Shrug If I Don'tI might be frank and straightforward. I always stand firm on my beliefs and principles. I am honest to say what I feel. I am a very transparent person especially if you read me through my stories. Sometimes such kind of behavior put me in troubles especially if I feel that a friend becomes somehow distant after an exchange of conversation. I give space and don't intrude until I feel that I have reach the boiling point to break the silence.
I accept people as they are. We might clash if we have different points of view but it doesn't mean that I don't respect our friendship or you as a person. If I have wronged you, either am conscious about it or not and can't magnify your actions I can't just simply let you go. If you had been a close friend, I would always try to reach out to know if I have hurt you which prompted you to do such action against me. Perhaps, I need an explanation. But if you don't wanna give it and you just prefer to drift away, it's fine with me. I cannot force you to be my friend even if I wanted to.
I had a misunderstanding with a dear friend a week ago though I really don't know what was the reason. I was baffled and confused but let some days ebb away to give us both space where we could be with ourselves to mull-over the situation. When I can't stand the iniquity of such silence, I ventured to ask and said sorry if I had done something wrong. From there we understood each other more and the friendship stays. I was glad and happy that I exerted an extra mile to reach out.
Now, a friend here on EP removed me from the list for the second time. I asked about it the first time I was removed, got a vague answer then re-added me again. Now it's the second time...whew!...I don't know why. I was asking myself, "what's wrong with this person?" I sent a PM as a way of saying thank you for the friendship and I was aware that I was removed for the second time.
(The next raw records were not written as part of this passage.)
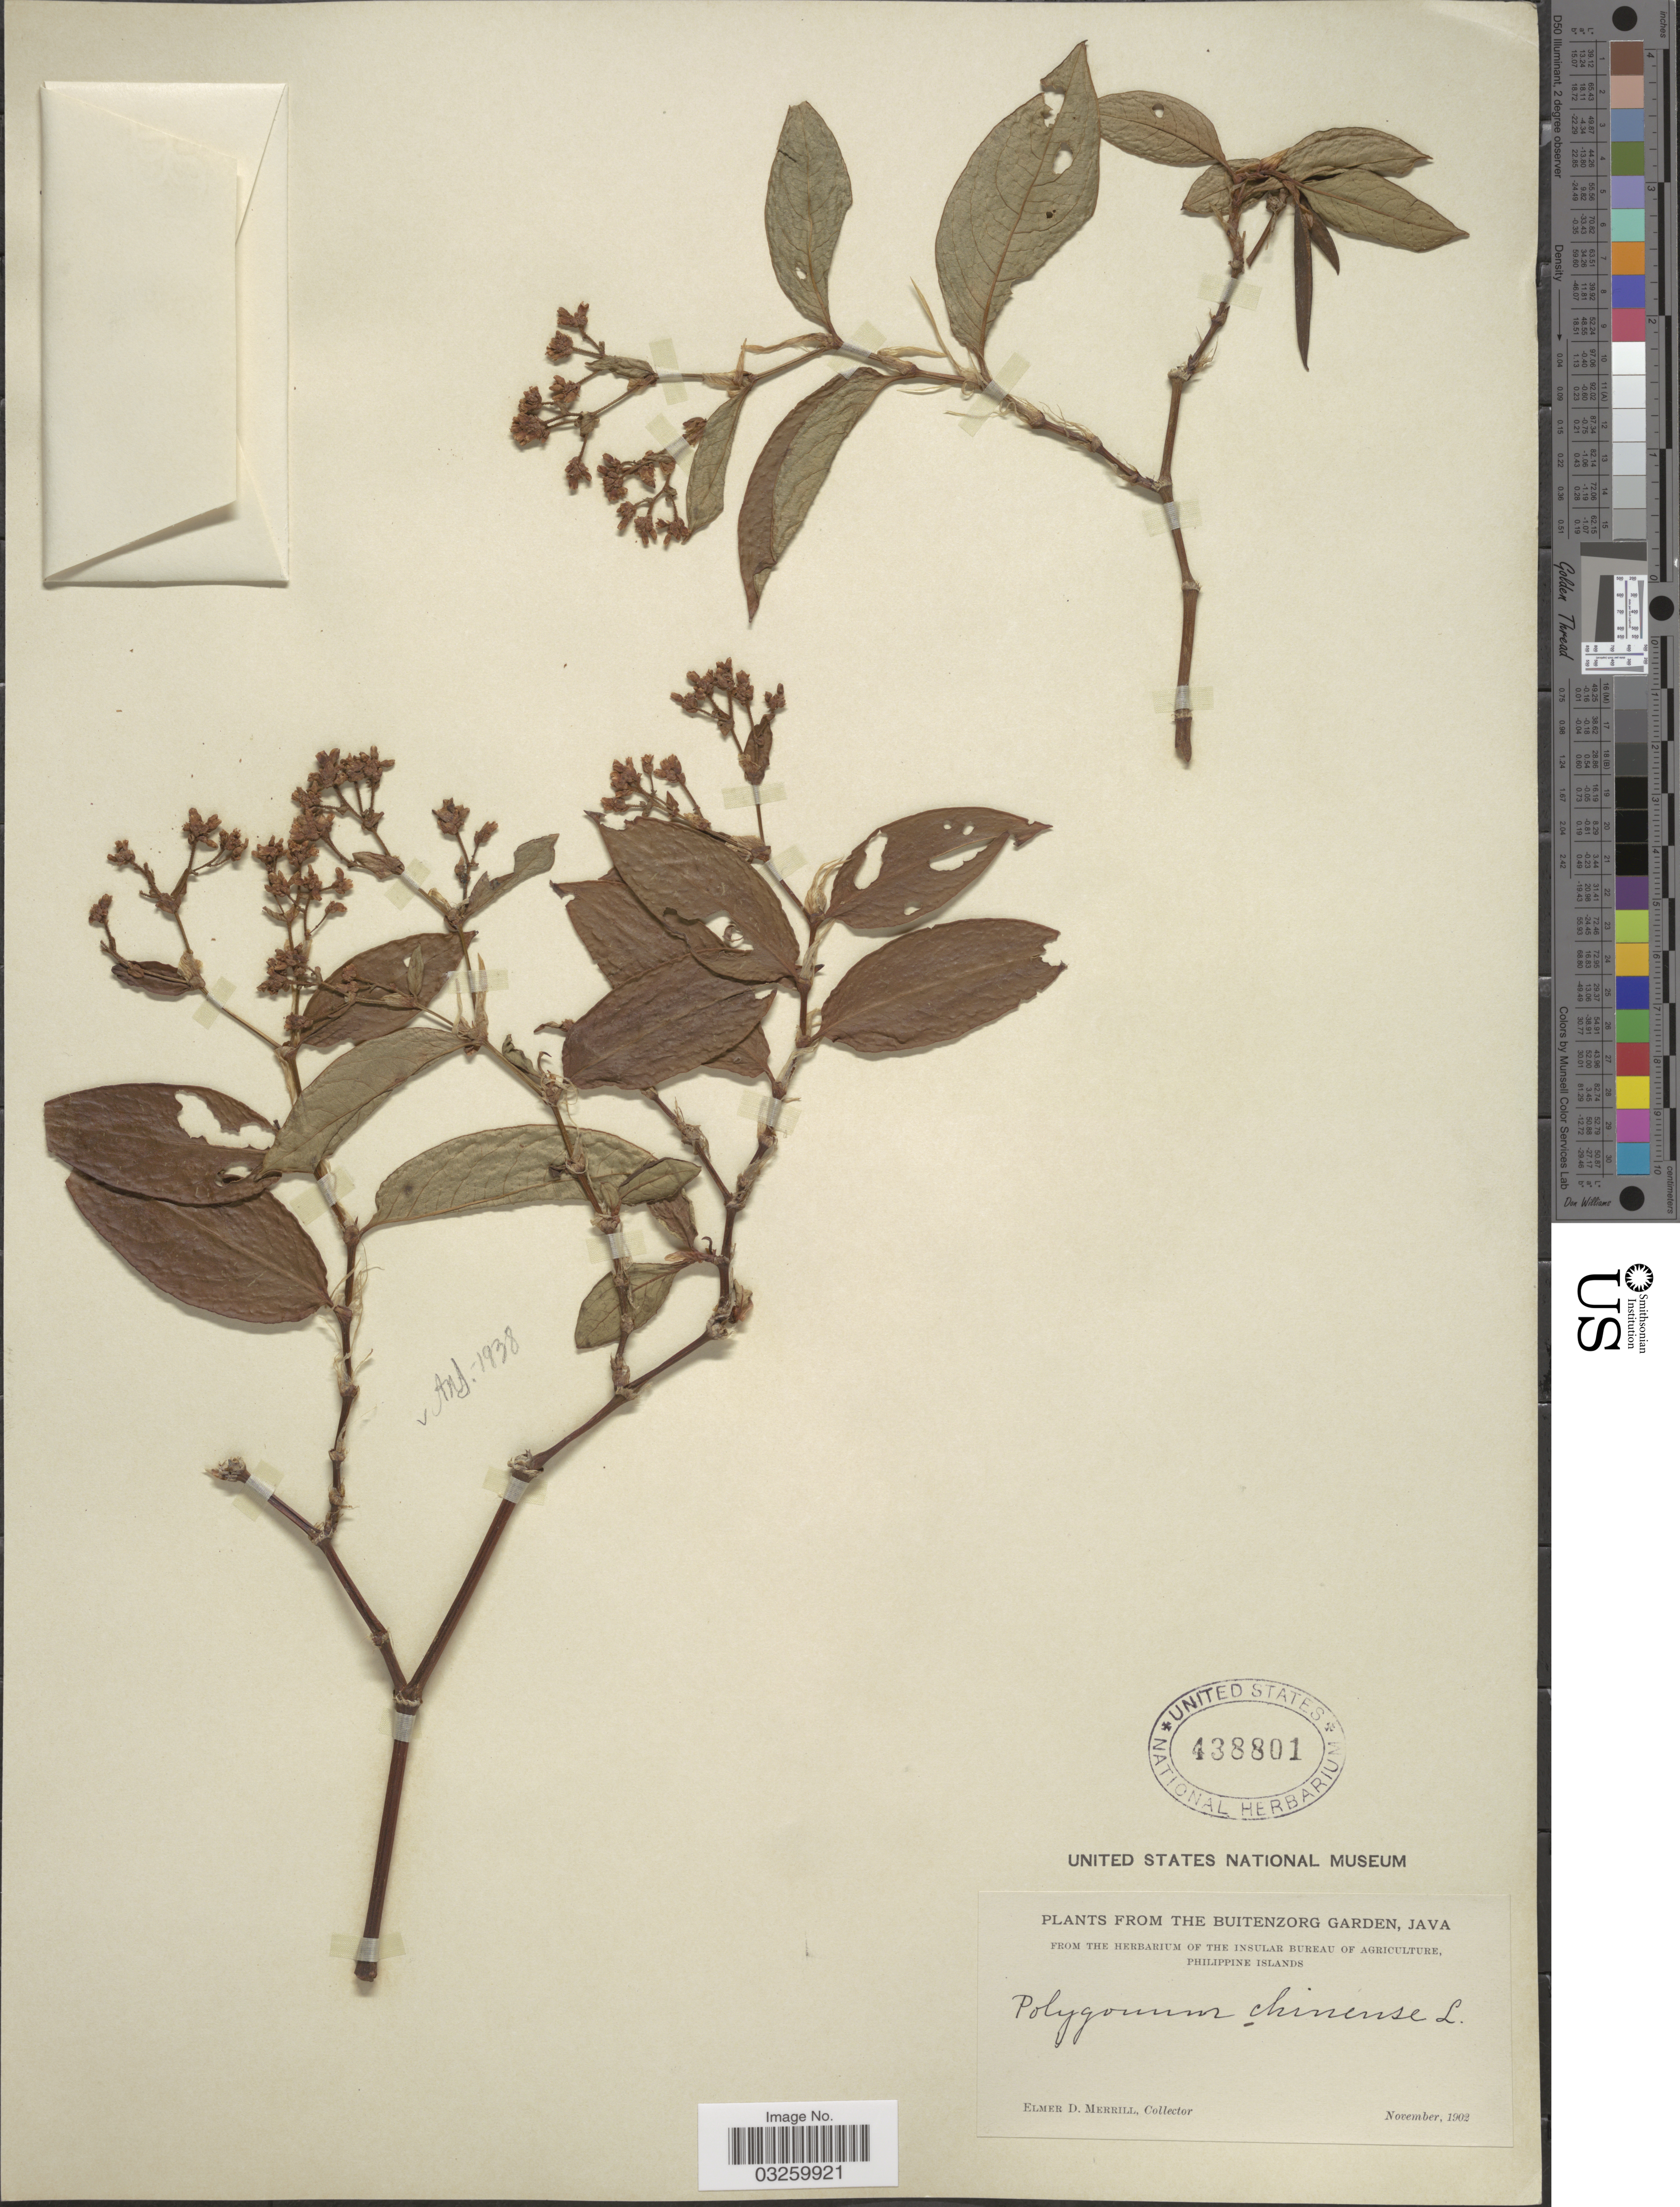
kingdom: Plantae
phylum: Tracheophyta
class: Magnoliopsida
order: Caryophyllales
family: Polygonaceae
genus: Persicaria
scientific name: Persicaria chinensis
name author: (L.) H. Gross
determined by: Wagner, W. L., (BOT), Smithsonian Institution - National Museum of Natural History (UNITED STATES)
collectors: E. D. Merrill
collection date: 1902-11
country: Indonesia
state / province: Java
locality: The Buitenzorg Garden.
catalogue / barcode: US 438801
I don't need an explanation anymore. It's too much and I think it will only add a pich of salt to the gaping wound. I am willing to apologize if I have wronged but I can't think of anything. Hence, it's time to give up and move on. If that's the better way between us, so be it.
On the outside world, I either connect with my friends through phone or facebook and on EP I always interact with my friends through comments, whiteboard and PM's. If you are on my top list, I would wonder why did you remove me? But I guess, some people have such kind of preference. How vague it may seem, I do respect it. Shrug. I only thought that if we're close enough knowing some personal information between each other, we tend to hold the friendship in our hands. Maybe I was wrong. Maybe I was the only one being sentimental. I don't know if there's something wrong with me. The last time I checked, I am still normal...lol..
Well, I don't expect some friends to treasure me like the way I treasure them. if you did it once I won't ask why on the second time. I thinks it's simply being redundant and true friendship nurtures but never ignores. It grows steadier through time without hypocrisy.